On the other hand, upon reconsideration, I will vacate the minute order and grant Defendant’s motion to strike, insofar as it seeks redaction of material regarding the medical report in question. Specifically, I will order redaction of lines 3 (beginning with the word “However”) through 10 of page 3 of Plaintiff’s Memorandum Re: Entry of Judgment. (Docket #56). Page 3 of Docket #56 was also included as “Exhibit #1” to three of Defendant’s submissions, Docket ## 71, 73 and 82. I will order public access to Exhibit #1 of those documents blocked. My ruling should not be construed as a determination on the merits as to whether Plaintiff violated any federal laws or regulations regarding patient privacy, as Defendant alleges. It is rather based on balancing the potential harm of the information’s disclosure versus the value of its retention in a memorandum which is basically moot at this point.[2] Further, the subject quotation was unsupported by the source document, in that the actual report was not attached as an exhibit to the memorandum. See, LBR 7007-1(b)(1) requiring that factual allegations in briefs be supported. Because I am not deciding the merits of whether patient privacy has been violated, my ruling is without prejudice to Plaintiff introducing the subject report at trial, and without prejudice to Defendant objecting thereto. No other portion of Plaintiff’s Memorandum (Docket #56) will be ordered stricken or redacted.

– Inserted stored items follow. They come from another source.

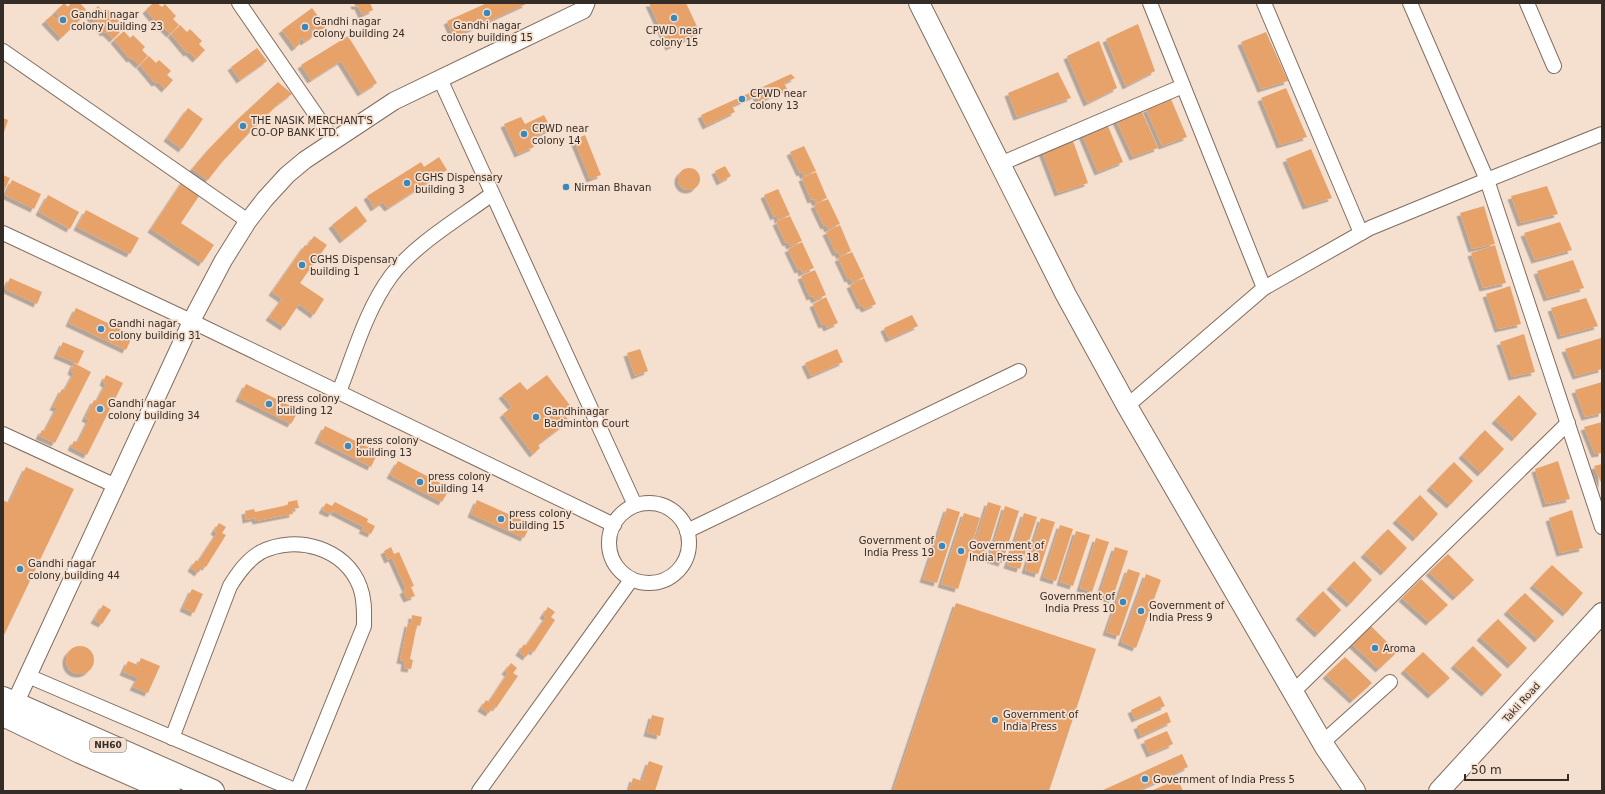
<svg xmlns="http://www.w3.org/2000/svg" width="1605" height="794" viewBox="0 0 1605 794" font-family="'DejaVu Sans',sans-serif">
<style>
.building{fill:#e7a26a;filter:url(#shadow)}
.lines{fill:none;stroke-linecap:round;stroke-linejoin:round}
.minor-casing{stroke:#806d5f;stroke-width:16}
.tertiary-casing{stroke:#806d5f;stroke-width:19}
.secondary-casing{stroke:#806d5f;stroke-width:22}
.trunk-casing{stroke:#806d5f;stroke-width:24}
.minor{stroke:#fff;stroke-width:14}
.tertiary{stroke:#fff;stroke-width:17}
.secondary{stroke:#fff;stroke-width:20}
.trunk{stroke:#fff;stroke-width:22}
.poi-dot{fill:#3a87ba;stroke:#f5dfcf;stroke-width:1.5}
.labels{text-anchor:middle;stroke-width:3.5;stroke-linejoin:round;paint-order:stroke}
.shield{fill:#f5dfcf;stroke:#6e6259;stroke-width:1}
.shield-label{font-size:9px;font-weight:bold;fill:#342c26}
.poi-label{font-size:10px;fill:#342c26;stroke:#f5dfcf;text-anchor:start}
.street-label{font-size:10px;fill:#342c26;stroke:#f5dfcf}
</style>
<defs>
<filter id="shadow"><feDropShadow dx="-3.5" dy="3.5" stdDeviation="0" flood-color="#0004"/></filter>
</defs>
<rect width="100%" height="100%" fill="#f5dfcf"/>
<g class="building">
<polygon points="64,3 68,7 71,3 80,3 88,12 61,38 45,21 52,15 56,19 59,16 55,12"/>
<polygon points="153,3 157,3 162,7 165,4 176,16 173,19 179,25 170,34 163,27 161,28 146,10"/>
<polygon points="354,3 370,3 373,10 362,15 358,6 355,6"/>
<polygon points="487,3 526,3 526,4 454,37 447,21"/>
<polygon points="649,3 686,3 700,33 669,47"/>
<polygon points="98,6 104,12 107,9 119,21 116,24 122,30 113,39 106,32 104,33 89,15"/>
<polygon points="312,8 326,27 318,32 315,28 311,30 315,35 304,42 302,38 298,41 300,44 295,48 282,30"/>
<polygon points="1138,24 1155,71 1126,86 1106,39"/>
<polygon points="180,25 187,32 190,29 202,41 199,44 205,50 196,59 189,52 187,53 171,34"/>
<polygon points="124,31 130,38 133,35 145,47 142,50 148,56 139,65 132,58 130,59 114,40"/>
<polygon points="1266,32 1288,81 1261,89 1241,42"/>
<polygon points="348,36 377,83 361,93 341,61 311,80 301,65"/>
<polygon points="1099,41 1117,88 1087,103 1067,56"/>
<polygon points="257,48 267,61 240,80 231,67"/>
<polygon points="149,56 156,63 159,60 171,71 167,75 173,80 165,89 158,82 155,83 140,65"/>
<polygon points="1058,72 1071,98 1017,117 1008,93"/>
<polygon points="791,74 795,78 784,83 787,89 759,102 756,95 732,106 735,112 706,126 701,115"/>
<polygon points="278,82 292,94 277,105 249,133 222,162 208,180 192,169 208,150 237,120"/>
<polygon points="1286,88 1307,137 1280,145 1261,98"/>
<polygon points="1171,99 1187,137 1162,146 1146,109"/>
<polygon points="188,108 203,119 182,149 167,138"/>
<polygon points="1141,110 1158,148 1133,157 1116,120"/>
<polygon points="544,115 551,129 530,139 534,147 518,154 504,124 521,117 525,124"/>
<polygon points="3,118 8,120 3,135"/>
<polygon points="1107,124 1123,162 1098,172 1082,134"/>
<polygon points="585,135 601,175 590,179 574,140"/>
<polygon points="1073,141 1088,183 1058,193 1042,151"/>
<polygon points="804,146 816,171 804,176 802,172 800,173 790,152"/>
<polygon points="1311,149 1332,198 1306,206 1286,159"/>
<polygon points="439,157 447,170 388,208 383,202 374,208 367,196 421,162 424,167"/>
<polygon points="725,166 731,176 720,182 715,171"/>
<circle cx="689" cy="179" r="11"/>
<polygon points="816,172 827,198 816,203 814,199 811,200 802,178"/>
<polygon points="3,175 10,178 3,193"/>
<polygon points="185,178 203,190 181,223 214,245 202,263 151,229"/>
<polygon points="12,180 41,194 34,209 5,195"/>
<polygon points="1547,186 1558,214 1521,223 1511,196"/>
<polygon points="778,189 790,215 778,220 777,215 774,217 764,195"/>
<polygon points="48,195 79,212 70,229 39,212"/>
<polygon points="828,199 840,224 828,229 826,225 824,226 814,205"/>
<polygon points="356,206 367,221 343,240 332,225"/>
<polygon points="1484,206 1495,244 1472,249 1460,213"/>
<polygon points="86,210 139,238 130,254 77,227"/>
<polygon points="790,216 802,241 790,246 788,242 786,243 776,222"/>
<polygon points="1560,222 1572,250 1535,260 1524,233"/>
<polygon points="840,225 851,251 840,256 838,252 836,253 826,232"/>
<polygon points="314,236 327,245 300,283 324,299 314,315 299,304 284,327 269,317 282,299 272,292 305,245 307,246"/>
<polygon points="802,242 814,268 802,273 801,269 798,270 788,249"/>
<polygon points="1495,245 1506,283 1483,288 1471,253"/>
<polygon points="852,252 864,277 852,282 850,278 848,279 838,258"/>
<polygon points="1573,260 1584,288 1547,298 1537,271"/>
<polygon points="815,270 826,295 815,300 813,296 810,297 801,276"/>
<polygon points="10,278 42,292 37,304 5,289"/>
<polygon points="864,278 876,304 865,309 862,305 860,306 850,285"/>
<polygon points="1510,286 1521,324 1498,329 1486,294"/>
<polygon points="826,297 838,323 827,328 825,324 822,325 813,304"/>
<polygon points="1586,298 1598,326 1561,336 1551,308"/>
<polygon points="76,308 133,335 126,350 69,323"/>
<polygon points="912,315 918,326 889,339 884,328"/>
<polygon points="1524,334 1535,372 1512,377 1500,342"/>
<polygon points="1601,338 1602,369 1576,376 1565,349"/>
<polygon points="63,342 84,351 78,364 57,355"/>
<polygon points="640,349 648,371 635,376 627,353"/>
<polygon points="837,349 843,362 811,376 805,363"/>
<polygon points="74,363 91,372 55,443 39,436 42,430 45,431 57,408 53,407 62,389 65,390 74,373 71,371"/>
<polygon points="106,375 123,383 87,455 71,447 74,441 78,442 89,420 85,418 94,400 97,401 106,384 103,382"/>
<polygon points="547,375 572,408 564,414 569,421 538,445 540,448 533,454 503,414 512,407 502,395 520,382 527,390"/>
<polygon points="1602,382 1602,413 1585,417 1575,390"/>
<polygon points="246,384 299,410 291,424 239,398"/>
<polygon points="1519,395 1537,414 1515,438 1495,420"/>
<polygon points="1602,422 1602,453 1595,454 1584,427"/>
<polygon points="325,426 378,452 371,467 318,440"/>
<polygon points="1485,430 1504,449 1481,473 1462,455"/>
<polygon points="398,461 450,488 442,502 390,475"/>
<polygon points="1558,461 1570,499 1546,504 1535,469"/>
<polygon points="1454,462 1473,481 1450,505 1430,487"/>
<polygon points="1602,464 1602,485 1594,466"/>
<polygon points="26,467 74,489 4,635 3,635 3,500 9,503"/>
<polygon points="1420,495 1438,514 1416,538 1396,520"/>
<polygon points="297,500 299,508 292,509 293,514 256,521 255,518 246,520 245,511 254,509 255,512 288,505 288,502"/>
<polygon points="477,500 531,524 524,538 471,514"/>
<polygon points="335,502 368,519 367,522 375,526 371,534 362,530 364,527 333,511 331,514 322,510 326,503 332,506"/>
<polygon points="988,502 1001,506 985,558 971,554"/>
<polygon points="1005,506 1019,511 1002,563 989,559"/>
<polygon points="947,508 960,512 937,583 923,579"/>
<polygon points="1572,510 1583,548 1560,553 1549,518"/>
<polygon points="964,513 980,518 958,589 941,584"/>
<polygon points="1024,513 1037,517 1020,569 1007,565"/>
<polygon points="1041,518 1055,522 1038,574 1025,570"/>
<polygon points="219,523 226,527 222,533 226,535 206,567 203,566 198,573 191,568 196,560 198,562 217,533 214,531"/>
<polygon points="1060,525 1073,529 1056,581 1043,577"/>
<polygon points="1388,529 1407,548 1384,572 1364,554"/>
<polygon points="1076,531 1090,535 1073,586 1060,582"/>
<polygon points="1096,538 1109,542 1092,592 1080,588"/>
<polygon points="391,547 394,554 399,552 414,586 411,587 415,596 407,599 403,591 406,589 392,558 388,560 384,551"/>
<polygon points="1115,547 1128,551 1112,600 1099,595"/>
<polygon points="1448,554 1474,580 1456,597 1429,572"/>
<polygon points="1354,561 1372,580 1350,604 1330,586"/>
<polygon points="1552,565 1583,593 1566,613 1533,585"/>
<polygon points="1128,569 1140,573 1119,636 1106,632"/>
<polygon points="1146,574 1161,580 1136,648 1121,642"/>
<polygon points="1421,579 1448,605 1429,622 1402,598"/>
<polygon points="192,589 203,594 194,613 183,608"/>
<polygon points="1323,591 1341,610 1318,634 1299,616"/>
<polygon points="1525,593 1554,621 1538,639 1507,611"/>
<polygon points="956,603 1096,649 1049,791 893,791"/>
<polygon points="103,605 111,610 102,624 94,620"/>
<polygon points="548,607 555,612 551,617 555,620 534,652 531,650 526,657 519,652 524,644 526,646 546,617 543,615"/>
<polygon points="412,615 422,617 420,626 417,625 410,659 413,660 411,669 404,668 405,661 400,660 408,623 411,624"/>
<polygon points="1498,619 1527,648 1511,665 1480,637"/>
<polygon points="1371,626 1397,652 1379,669 1352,644"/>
<polygon points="1473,646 1502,675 1485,693 1454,665"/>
<circle cx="80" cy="660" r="14"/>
<polygon points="1423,652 1450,678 1431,695 1404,670"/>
<polygon points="1345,657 1372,683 1353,700 1326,675"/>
<polygon points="141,658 160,666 148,693 133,687 138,678 123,672 128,661 138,665"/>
<polygon points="511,663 517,668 513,673 518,676 496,708 494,706 489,713 481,708 486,700 489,702 508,673 505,671"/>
<polygon points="1160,696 1165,706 1135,719 1131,710"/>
<polygon points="1167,712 1171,722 1141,736 1137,726"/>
<polygon points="652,715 664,718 660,736 647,733"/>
<polygon points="1167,731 1173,744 1150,754 1144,741"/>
<polygon points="1182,754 1188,767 1137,791 1101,791"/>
<polygon points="649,761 663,766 655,791 629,791 633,778 642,781"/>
<polygon points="1178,779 1183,791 1151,791"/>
</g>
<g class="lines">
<defs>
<g id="minor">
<polyline points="239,3 334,141"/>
<polyline points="1264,3 1361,233"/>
<polyline points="1410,3 1487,180 1602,134"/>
<polyline points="1527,3 1554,66"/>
<polyline points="3,51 248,221"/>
<polyline points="440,79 635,505"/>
<polyline points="1000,164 1183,86"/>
<polyline points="3,233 191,321 614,525"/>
<polyline points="1264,288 1370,228 1487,180 1602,527"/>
<path d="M339,392C354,354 366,310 391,276C415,244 460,218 492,194"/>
<polyline points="1127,406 1264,288 1150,3"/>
<polyline points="3,434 116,486"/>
<circle cx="649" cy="543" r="40"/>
<polyline points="687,531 1019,371"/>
<polyline points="28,676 297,791"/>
<polyline points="1293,692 1568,423"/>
<path d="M172,738L230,586C238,573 247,560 261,552C296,534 346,548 360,587C365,600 364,613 364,626L297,791"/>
<polyline points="1323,742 1390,682"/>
<polyline points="479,791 631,580"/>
</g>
<polyline id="tertiary" points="10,714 195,314 223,261 248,221 265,199 287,175 305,160 394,101 583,10 586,3"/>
<g id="secondary">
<polyline points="919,3 1066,295 1127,406 1325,747 1355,791"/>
<polyline points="1439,791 1602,613"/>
</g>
<g id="trunk">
<polyline points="3,698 213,791"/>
<polyline points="3,715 80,752 169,791"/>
</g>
</defs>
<use href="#minor" class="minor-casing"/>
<use href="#tertiary" class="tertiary-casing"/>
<use href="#secondary" class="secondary-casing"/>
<use href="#trunk" class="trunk-casing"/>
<use href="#minor" class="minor"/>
<use href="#tertiary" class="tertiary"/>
<use href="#secondary" class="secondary"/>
<use href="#trunk" class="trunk"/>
</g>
<g class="poi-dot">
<circle cx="487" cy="13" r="4"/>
<circle cx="674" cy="18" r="4"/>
<circle cx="63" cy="20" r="4"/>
<circle cx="305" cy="27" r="4"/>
<circle cx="742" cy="99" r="4"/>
<circle cx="243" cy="126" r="4"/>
<circle cx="524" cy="134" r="4"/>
<circle cx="407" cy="183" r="4"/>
<circle cx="566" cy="187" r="4"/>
<circle cx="302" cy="265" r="4"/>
<circle cx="101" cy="329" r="4"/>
<circle cx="269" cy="404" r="4"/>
<circle cx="100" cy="409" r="4"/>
<circle cx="536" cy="417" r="4"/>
<circle cx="348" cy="446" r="4"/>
<circle cx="420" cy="482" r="4"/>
<circle cx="501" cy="519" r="4"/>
<circle cx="942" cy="546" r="4"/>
<circle cx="961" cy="551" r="4"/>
<circle cx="20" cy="569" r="4"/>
<circle cx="1123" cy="602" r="4"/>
<circle cx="1141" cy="611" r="4"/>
<circle cx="1375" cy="648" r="4"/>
<circle cx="995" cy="720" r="4"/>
<circle cx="1145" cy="779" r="4"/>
</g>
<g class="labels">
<rect class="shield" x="90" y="738" width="36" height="14" rx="3"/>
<g class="shield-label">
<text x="108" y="748">NH60</text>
</g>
<g class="poi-label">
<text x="71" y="18">Gandhi nagar<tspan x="71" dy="12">colony building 23</tspan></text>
<text x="313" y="25">Gandhi nagar<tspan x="313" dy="12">colony building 24</tspan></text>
<text x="487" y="29" text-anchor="middle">Gandhi nagar<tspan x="487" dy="12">colony building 15</tspan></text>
<text x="674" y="34" text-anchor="middle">CPWD near<tspan x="674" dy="12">colony 15</tspan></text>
<text x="750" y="97">CPWD near<tspan x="750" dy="12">colony 13</tspan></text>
<text x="251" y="124">THE NASIK MERCHANT'S<tspan x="251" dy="12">CO-OP BANK LTD.</tspan></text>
<text x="532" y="132">CPWD near<tspan x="532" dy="12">colony 14</tspan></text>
<text x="415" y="181">CGHS Dispensary<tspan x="415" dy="12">building 3</tspan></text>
<text x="574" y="191">Nirman Bhavan</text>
<text x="310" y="263">CGHS Dispensary<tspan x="310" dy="12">building 1</tspan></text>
<text x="109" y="327">Gandhi nagar<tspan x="109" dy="12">colony building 31</tspan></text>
<text x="277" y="402">press colony<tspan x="277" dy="12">building 12</tspan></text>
<text x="108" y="407">Gandhi nagar<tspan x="108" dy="12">colony building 34</tspan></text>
<text x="544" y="415">Gandhinagar<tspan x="544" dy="12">Badminton Court</tspan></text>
<text x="356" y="444">press colony<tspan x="356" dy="12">building 13</tspan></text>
<text x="428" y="480">press colony<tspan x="428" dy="12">building 14</tspan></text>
<text x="509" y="517">press colony<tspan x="509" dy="12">building 15</tspan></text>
<text x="934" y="544" text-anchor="end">Government of<tspan x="934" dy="12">India Press 19</tspan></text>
<text x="969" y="549">Government of<tspan x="969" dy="12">India Press 18</tspan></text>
<text x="28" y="567">Gandhi nagar<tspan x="28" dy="12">colony building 44</tspan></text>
<text x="1115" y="600" text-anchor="end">Government of<tspan x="1115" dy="12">India Press 10</tspan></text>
<text x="1149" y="609">Government of<tspan x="1149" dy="12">India Press 9</tspan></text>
<text x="1383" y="652">Aroma</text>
<text x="1003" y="718">Government of<tspan x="1003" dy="12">India Press</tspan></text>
<text x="1153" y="783">Government of India Press 5</text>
</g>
<g class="street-label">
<text transform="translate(1521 702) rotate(-48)" y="4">Takli Road</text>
</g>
</g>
<rect width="1605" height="794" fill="none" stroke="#342c26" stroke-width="8"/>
<path d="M1465 774v6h103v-6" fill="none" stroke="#342c26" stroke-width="2"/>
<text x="1471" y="774" font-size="12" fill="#342c26" stroke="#f5dfcf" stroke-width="3" paint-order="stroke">50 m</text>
</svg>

The above constitute my findings of fact and conclusions of law under FRBP 7052. An order consistent therewith will be entered.

[1] This deadline was established in the scheduling order entered August 1, 2007 (Docket #15) and order extending deadlines entered on November 28, 2007. (Docket #21).
[2] Plaintiff’s Memorandum argued in favor of entry of judgment against Defendant based on Defendant’s withdrawal of her answer. I subsequently allowed Defendant to withdraw that withdrawal and proceed to trial, which has now been set.